Figure 5. Plp is required for the initial recruitment and proper 3D assembly of the PCM distal layer

a) Left. Plp genomic region obtained from the Flybase database (5’ and 3’UTR regions not displayed). The position of the sequences on Plp exons used for dsRNA production is annotated on the sequence. Right, western blot on extracts obtained from S2 cells treated for control or Plp dsRNA probed with rabbit anti-Plp NTD antibody. b) S2 cells treated with control dsRNA or dsRNA specific for Plp exon 10 were stained with either anti-Cnn antibodies (anti-mouse 488) or mouse anti-γTubulin antibodies or rabbit anti-Spd2 antibodies (anti-rabbit or mouse 555). Widefield images were collected with a 60X objective and deconvolved with a non-linear positivity-constrained iterative algorithm. DNA was labeled with DAPI stain. Scale bar 10µM c) Mitotic S2 cells treated with dsRNA specific for Plp exon 10 were stained with guinea pig anti-Plp NTD (anti-guinea pig 555 and rabbit anti-Cnn 1–571 (anti-rabbit 488). DNA was labeled with DAPI stain. SIM Images were acquired in the camera linear range of response and are displayed with identical intensity settings. Scale bar 1µM. d) Volume rendering of control and Plp RNAi S2 cells shown in panel b. Scale bar 500 nm. e) Volumes obtained from stained S2 cells as in panel b were quantified for the volume occupied and their surface area with Chimera software (control n=16, Plp Rnai n=18). f) Volumes were approximated to a spherical object to measure Vol^2/Area^3.

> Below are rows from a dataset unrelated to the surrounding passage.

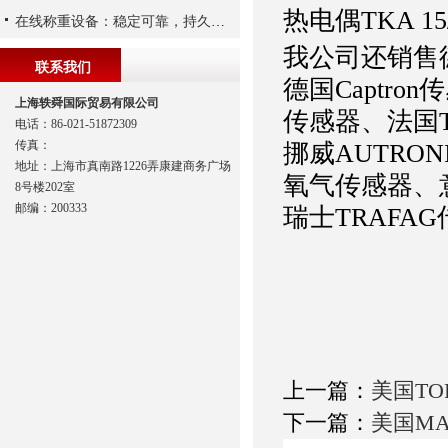
热电偶
TKA 15
在线称重设备：稳定可靠，持久保障生产质量
我公司还销售德
联系我们
德国Captro
上海轶舜国际贸易有限公司
传感器、法国T
电话：86-021-51872309
传真：
挪威AUTRO
地址：上海市真南路1226弄康建商务广场
氧气传感器、意
8号楼202室
邮编：200333
瑞士TRAFA
上一篇：
美国TO
下一篇：
美国MA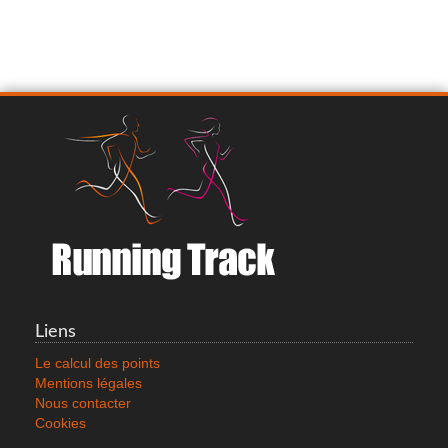
Liens
Le calcul des points
Mentions légales
Nous contacter
Cookies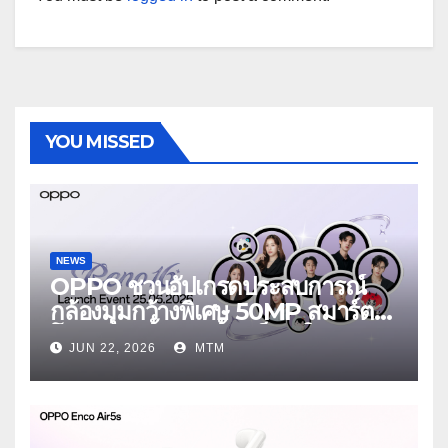
YOU MISSED
NEWS
OPPO ชวนอัปเกรดประสบการณ์
กล้องมุมกว้างพิเศษ 50MP สมาร์ต
โฟนเพื่อนซี้ เทรนดี้ทุกช็อต ใน
JUN 22, 2026
MTM
งาน OPPO Reno16 Series 5G
Launch Event 25 มิถุนายนนี้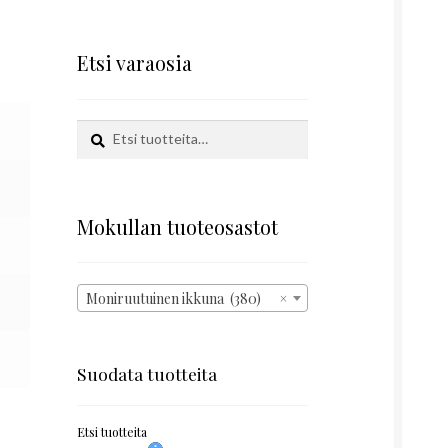
Etsi varaosia
Etsi:
Haku
Mokullan tuoteosastot
Moniruutuinen ikkuna (380)
×
Suodata tuotteita
Etsi tuotteita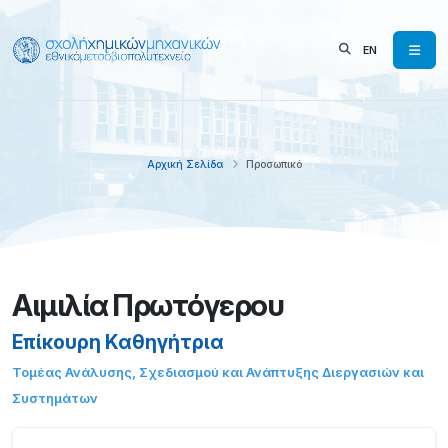
EN
Αρχική Σελίδα
Προσωπικό
Αιμιλία Πρωτόγερου
Επίκουρη Καθηγήτρια
Τομέας Ανάλυσης, Σχεδιασμού και Ανάπτυξης Διεργασιών και
Συστημάτων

Figure 6. The molecular architecture of Kendrin/Pericentrin is similar to that of Plp

a) Linear map of the amino-acid sequence of human Kendrin predicted from the UCSC database. The antibodies on the cartoon show the location of Plp protein sequence used for immunization. Sequence prediction of coiled-coil conformation was performed with the software Coils using a window of 28 residues. Amino-acid stretches were considered coiled-coil if predicted with a probability of ≥70%. b) Human RPE cells were labeled with antibodies against Kendrin NTD (a.a. 744–909, anti-rabbit 555) and Kendrin CTD (a.a. 3197–3336, anti-rabbit 555) with mouse acetylated-Tubulin or mouse anti γTubulin antibodies (anti-mouse 488). Nuclei were labeled with DAPI stain. The white arrow points at the diffused population of Kendrin in interphase. Scale bar 1 µm. c) 2D projections of the average aligned volumes (Kendrin NTD n=16, Kendrin CTD n=15). d) Fluorescence intensities profiles from the center of the centriole image outward measured from radially averaged 2D projections of average volumes of centrosomal proteins. e) Radially averaged fluorescence intensities values obtained from individual centrosomal protein projected volumes were fitted to an offset mirrored Gaussian function to calculate the center position of the distribution. e) HeLa cells expressing eGFP-PACT were co-stained with antibodies against Kendrin NTD (a.a. 744–909, anti-rabbit 555) and anti-GFP (anti-mouse 488). Scale bar 500 nm.

Figure 7. Pericentrin-like protein forms elongated fibrils that extend radially from the centriole wall to support the 3D organization of the PCM

During centrosome maturation, the PCM is organized in two distinct structural domains: a layer juxtaposed to the centriole wall, and proteins extending further away from the centriole organized in a matrix. In this proximal PCM domain, we found elongated Plp fibrils that are anchored with the PACT domain to the centriole wall and with their N-terminus extending outwards. Plp is exclusively associated with mother centrioles until metaphase and form a gap where daughter centriole assembles. During centrosome maturation, Plp facilitates the proper 3D assembly of the PCM distal layer by organizing a shell of Cnn molecules that is in place around the wall of mother centrioles from the interphase cell cycle stage.